**EXERCISE DETAILS:** Show each line below that contains the string "right", copied in full.

**LISTED ENTRIES:**

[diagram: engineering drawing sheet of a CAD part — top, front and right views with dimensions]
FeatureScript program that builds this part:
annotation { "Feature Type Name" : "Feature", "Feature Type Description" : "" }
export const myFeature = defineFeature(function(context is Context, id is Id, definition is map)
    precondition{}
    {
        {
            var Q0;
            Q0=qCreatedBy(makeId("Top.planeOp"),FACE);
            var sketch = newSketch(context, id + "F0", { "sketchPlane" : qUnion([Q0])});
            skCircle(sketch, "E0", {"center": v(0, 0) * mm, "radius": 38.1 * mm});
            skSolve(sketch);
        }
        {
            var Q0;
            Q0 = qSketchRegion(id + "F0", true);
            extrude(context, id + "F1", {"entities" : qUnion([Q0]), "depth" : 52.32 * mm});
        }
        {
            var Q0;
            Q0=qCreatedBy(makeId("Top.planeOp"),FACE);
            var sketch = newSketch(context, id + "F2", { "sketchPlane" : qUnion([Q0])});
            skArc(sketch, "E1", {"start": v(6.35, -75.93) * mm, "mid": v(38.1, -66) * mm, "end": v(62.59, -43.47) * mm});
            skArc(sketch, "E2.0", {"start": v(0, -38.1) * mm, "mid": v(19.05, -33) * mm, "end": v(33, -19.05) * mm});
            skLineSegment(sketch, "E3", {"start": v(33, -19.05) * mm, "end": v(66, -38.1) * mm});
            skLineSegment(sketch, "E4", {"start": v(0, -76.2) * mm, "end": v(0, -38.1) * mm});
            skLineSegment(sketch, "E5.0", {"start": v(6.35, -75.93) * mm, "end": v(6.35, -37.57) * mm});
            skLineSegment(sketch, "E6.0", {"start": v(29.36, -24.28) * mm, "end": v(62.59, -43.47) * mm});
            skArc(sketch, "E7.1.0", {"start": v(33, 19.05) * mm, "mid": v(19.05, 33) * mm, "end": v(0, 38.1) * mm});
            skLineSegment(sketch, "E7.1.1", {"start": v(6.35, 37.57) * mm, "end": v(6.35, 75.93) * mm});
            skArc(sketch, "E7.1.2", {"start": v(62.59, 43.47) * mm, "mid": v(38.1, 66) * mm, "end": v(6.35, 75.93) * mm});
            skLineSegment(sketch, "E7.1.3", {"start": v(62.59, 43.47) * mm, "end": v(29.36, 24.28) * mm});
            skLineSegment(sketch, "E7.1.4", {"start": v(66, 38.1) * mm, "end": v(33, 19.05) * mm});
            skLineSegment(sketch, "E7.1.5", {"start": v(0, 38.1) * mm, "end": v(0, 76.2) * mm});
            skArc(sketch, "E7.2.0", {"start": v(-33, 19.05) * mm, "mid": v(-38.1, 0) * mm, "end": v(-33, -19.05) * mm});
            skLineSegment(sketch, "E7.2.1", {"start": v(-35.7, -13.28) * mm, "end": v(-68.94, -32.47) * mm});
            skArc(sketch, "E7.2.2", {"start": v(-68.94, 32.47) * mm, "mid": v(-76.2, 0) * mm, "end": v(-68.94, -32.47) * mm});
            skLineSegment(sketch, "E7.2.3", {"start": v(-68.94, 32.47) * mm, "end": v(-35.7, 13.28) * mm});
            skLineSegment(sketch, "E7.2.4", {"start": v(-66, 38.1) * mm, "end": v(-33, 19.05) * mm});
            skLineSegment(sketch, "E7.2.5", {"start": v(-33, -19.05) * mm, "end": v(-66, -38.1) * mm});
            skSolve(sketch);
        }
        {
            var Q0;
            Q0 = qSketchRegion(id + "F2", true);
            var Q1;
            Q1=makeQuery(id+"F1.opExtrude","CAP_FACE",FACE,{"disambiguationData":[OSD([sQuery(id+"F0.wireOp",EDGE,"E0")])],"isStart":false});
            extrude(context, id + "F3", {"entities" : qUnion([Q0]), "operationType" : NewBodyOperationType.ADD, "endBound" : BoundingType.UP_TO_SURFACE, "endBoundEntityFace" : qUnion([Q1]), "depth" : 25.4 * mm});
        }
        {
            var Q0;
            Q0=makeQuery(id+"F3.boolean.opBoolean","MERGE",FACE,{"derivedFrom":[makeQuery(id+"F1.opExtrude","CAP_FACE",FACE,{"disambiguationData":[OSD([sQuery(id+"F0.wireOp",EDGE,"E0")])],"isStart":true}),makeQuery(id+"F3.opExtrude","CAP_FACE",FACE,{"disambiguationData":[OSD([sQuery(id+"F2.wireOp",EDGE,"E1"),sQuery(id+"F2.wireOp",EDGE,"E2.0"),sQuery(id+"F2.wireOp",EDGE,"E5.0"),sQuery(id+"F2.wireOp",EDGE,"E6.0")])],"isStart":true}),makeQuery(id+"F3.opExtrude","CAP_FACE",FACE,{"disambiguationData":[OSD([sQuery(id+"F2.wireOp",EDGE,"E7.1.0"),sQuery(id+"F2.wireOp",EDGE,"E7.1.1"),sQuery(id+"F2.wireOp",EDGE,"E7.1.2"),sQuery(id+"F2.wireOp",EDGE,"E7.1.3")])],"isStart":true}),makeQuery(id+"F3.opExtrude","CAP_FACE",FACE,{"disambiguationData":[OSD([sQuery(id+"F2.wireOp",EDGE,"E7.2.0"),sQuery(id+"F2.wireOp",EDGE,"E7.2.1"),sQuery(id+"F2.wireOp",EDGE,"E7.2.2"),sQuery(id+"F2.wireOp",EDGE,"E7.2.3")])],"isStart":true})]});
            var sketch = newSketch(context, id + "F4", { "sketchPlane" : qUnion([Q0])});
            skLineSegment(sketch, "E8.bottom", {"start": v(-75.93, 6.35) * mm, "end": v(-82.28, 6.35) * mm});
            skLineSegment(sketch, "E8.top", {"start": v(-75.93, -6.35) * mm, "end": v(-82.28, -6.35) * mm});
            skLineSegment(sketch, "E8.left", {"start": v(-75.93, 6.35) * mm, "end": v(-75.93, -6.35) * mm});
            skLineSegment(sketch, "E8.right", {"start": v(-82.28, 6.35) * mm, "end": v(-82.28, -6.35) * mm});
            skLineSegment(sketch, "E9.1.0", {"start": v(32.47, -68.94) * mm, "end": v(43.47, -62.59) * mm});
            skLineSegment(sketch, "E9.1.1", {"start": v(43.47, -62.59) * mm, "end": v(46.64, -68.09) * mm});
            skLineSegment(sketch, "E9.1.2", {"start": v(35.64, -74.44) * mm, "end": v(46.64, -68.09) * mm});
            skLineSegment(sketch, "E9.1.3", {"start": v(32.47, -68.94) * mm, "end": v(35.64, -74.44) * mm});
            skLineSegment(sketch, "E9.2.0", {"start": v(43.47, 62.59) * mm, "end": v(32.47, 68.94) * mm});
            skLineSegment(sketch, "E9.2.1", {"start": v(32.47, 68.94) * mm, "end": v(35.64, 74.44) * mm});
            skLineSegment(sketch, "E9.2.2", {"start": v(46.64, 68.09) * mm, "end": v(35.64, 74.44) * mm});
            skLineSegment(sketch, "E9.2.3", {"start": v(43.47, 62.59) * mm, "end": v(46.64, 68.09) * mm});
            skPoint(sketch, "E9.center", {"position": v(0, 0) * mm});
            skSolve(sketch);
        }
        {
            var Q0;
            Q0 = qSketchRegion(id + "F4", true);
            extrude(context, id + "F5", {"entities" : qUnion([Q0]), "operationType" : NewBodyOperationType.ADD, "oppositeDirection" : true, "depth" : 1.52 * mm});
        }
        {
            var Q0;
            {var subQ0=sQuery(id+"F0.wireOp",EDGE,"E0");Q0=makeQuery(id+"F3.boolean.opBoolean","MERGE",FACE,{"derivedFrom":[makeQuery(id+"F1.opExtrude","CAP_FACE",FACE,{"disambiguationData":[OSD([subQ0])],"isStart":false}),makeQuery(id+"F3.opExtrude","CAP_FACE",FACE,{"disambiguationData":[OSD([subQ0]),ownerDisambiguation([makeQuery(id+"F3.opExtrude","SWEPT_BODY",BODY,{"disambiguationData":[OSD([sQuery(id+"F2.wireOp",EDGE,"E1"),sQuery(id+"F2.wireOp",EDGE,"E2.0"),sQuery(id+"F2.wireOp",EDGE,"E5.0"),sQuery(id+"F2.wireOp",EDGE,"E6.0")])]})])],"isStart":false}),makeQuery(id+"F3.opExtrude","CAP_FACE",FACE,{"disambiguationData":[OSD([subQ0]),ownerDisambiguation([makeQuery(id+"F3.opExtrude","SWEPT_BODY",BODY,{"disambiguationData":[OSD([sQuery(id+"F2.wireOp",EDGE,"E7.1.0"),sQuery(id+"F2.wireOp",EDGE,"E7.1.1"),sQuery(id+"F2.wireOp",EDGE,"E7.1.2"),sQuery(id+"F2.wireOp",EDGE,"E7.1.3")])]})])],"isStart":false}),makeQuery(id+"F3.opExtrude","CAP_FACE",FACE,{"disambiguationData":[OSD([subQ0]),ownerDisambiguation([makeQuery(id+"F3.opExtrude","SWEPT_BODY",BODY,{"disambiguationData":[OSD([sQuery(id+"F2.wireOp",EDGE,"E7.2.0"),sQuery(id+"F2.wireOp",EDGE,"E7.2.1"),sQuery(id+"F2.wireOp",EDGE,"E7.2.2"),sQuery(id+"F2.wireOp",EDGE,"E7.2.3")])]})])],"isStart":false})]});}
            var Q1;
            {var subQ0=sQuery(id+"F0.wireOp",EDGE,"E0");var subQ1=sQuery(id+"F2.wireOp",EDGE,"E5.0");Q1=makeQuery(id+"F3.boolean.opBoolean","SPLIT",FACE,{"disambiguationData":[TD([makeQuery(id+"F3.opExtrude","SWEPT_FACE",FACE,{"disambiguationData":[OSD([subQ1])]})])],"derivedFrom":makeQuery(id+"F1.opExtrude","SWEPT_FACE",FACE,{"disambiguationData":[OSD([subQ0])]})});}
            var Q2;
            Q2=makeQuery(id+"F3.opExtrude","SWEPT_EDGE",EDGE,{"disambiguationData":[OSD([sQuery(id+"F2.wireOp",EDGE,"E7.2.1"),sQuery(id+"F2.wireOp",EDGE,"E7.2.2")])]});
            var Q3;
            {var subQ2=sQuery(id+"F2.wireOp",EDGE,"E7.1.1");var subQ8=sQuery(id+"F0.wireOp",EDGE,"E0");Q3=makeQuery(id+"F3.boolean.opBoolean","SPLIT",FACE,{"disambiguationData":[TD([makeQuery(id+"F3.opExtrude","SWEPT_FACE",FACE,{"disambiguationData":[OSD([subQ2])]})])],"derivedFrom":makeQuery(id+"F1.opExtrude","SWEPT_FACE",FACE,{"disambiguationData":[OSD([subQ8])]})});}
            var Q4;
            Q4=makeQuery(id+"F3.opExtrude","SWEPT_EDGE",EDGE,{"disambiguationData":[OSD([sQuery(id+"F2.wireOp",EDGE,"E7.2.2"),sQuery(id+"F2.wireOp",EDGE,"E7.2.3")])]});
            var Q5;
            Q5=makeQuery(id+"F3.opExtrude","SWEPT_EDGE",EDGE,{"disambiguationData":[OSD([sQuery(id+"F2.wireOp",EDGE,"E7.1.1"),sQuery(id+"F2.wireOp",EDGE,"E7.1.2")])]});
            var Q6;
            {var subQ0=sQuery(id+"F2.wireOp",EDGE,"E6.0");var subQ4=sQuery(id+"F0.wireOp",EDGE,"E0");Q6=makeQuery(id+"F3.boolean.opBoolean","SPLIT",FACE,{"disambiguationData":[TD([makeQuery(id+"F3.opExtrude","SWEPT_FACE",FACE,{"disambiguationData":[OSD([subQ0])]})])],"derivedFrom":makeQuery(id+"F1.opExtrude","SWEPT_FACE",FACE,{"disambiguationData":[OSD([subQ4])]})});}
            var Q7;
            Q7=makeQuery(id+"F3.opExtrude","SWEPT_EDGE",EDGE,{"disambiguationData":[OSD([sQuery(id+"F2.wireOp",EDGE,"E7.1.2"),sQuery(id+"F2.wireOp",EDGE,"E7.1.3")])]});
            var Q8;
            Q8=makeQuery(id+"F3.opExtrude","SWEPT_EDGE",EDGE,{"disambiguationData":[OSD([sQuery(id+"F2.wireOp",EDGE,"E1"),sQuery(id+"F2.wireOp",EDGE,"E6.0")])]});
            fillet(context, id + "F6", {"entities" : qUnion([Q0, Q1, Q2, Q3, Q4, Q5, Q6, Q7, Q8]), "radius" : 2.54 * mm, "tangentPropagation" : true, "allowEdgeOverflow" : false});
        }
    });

**RESPONSE TO THE EXERCISE:**
[diagram: engineering drawing sheet of a CAD part — top, front and right views with dimensions]
            skLineSegment(sketch, "E8.right", {"start": v(-82.28, 6.35) * mm, "end": v(-82.28, -6.35) * mm});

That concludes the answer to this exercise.